Final answer:
To find the number of moles of gas in a 36.5L flask at 68.0 degrees Celsius and 672mmHg, convert the temperature to Kelvin and the pressure to atmospheres, then use the Ideal Gas Law, PV = nRT, with the value of R as 0.0821 L×atm/(K×mol), to solve for n (number of moles).
Step-by-step explanation:
To calculate the number of moles of gas in a 36.5L flask at 68.0 degrees Celsius and 672mmHg, we can use the Ideal Gas Law: PV = nRT. However, we need to adjust the pressure to the atmosphere and the temperature to Kelvin.

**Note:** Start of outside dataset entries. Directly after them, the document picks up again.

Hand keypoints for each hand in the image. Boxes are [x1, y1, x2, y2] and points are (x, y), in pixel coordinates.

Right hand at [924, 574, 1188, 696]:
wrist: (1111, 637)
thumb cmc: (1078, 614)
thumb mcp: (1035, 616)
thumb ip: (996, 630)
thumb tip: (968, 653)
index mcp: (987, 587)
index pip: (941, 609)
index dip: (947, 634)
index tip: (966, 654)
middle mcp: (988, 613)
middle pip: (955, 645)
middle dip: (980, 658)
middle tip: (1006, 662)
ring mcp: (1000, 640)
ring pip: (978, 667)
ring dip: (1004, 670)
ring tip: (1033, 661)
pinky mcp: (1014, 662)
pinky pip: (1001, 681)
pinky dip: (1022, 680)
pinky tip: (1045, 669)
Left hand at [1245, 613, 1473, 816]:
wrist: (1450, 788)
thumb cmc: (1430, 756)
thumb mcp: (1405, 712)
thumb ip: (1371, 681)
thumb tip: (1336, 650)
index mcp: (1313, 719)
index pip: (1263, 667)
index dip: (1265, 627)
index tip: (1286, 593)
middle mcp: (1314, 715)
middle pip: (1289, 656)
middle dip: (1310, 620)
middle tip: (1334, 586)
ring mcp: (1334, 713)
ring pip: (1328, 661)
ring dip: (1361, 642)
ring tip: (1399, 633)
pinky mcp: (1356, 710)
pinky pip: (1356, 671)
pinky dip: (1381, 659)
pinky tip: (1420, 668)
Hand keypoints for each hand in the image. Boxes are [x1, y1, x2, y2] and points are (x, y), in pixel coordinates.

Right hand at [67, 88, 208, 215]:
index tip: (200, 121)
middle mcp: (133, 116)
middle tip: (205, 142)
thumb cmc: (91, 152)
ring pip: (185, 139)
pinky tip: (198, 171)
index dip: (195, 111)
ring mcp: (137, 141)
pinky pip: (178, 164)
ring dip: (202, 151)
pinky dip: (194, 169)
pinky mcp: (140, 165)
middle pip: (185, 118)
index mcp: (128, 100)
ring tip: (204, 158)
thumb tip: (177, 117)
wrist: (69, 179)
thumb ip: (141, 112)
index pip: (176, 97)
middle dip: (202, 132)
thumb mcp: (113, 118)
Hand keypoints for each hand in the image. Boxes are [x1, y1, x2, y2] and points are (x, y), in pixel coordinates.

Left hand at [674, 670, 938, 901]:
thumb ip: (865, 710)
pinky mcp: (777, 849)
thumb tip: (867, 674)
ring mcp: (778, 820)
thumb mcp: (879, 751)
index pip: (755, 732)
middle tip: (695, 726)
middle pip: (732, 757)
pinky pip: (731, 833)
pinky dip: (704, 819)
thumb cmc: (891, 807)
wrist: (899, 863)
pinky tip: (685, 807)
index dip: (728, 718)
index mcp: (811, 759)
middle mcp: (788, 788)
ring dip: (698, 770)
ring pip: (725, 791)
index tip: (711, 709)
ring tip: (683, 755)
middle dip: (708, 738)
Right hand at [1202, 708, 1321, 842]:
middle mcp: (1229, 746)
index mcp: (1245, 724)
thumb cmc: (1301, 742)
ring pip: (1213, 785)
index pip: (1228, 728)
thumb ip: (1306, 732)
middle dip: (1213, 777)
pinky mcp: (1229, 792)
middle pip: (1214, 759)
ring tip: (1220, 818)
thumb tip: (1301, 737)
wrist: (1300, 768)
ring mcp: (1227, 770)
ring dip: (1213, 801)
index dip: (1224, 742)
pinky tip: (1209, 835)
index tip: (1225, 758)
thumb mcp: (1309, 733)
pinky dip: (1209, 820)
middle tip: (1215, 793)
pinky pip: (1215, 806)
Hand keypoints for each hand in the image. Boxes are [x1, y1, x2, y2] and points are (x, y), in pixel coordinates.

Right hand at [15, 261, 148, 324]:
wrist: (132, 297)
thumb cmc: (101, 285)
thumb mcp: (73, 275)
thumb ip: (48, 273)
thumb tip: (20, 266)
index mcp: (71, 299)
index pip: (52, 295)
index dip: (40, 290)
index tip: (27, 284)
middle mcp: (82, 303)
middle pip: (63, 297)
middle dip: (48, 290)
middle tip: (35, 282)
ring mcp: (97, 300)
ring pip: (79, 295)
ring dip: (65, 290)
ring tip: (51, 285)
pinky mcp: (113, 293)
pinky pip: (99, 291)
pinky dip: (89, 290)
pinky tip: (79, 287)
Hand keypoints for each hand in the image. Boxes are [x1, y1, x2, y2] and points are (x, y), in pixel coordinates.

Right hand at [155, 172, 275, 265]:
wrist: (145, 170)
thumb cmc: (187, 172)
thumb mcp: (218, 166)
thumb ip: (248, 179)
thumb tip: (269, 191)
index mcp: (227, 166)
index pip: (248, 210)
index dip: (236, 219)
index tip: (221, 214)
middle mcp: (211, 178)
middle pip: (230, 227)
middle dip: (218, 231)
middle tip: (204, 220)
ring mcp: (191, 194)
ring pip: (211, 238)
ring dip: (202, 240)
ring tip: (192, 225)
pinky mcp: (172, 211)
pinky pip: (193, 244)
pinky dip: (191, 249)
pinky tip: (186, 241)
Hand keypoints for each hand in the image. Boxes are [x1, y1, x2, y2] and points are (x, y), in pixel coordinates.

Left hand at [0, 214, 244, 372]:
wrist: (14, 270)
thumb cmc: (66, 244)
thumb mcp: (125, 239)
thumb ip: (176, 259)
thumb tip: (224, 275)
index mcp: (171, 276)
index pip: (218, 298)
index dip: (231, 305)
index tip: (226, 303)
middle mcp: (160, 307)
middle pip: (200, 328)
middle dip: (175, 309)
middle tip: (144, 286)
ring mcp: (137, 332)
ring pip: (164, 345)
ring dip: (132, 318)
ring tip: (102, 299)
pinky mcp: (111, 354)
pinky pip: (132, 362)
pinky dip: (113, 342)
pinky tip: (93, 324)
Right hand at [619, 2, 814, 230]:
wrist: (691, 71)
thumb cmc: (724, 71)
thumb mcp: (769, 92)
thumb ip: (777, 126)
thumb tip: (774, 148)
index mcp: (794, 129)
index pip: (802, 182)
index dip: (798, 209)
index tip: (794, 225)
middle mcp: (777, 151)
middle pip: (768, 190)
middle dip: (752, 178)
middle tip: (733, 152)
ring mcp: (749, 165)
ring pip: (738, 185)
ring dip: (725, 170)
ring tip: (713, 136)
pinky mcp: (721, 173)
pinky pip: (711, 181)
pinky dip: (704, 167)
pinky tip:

First, convert the temperature to Kelvin: T(K) = 68.0 °C + 273.15 = 341.15 K.
Second, convert the pressure to atmospheres: P(atm) = 672 mmHg / 760 mmHg(atm) ≈ 0.885 atm.
Now, using R, the ideal gas constant in the units L × atm/(K × mol), which is 0.0821 L×atm/(K×mol), the equation becomes:
n = PV / RT
n = (0.885 atm × 36.5 L) / (0.0821 L×atm/(K×mol) × 341.15 K)
After calculating, we find the number of moles present in the flask.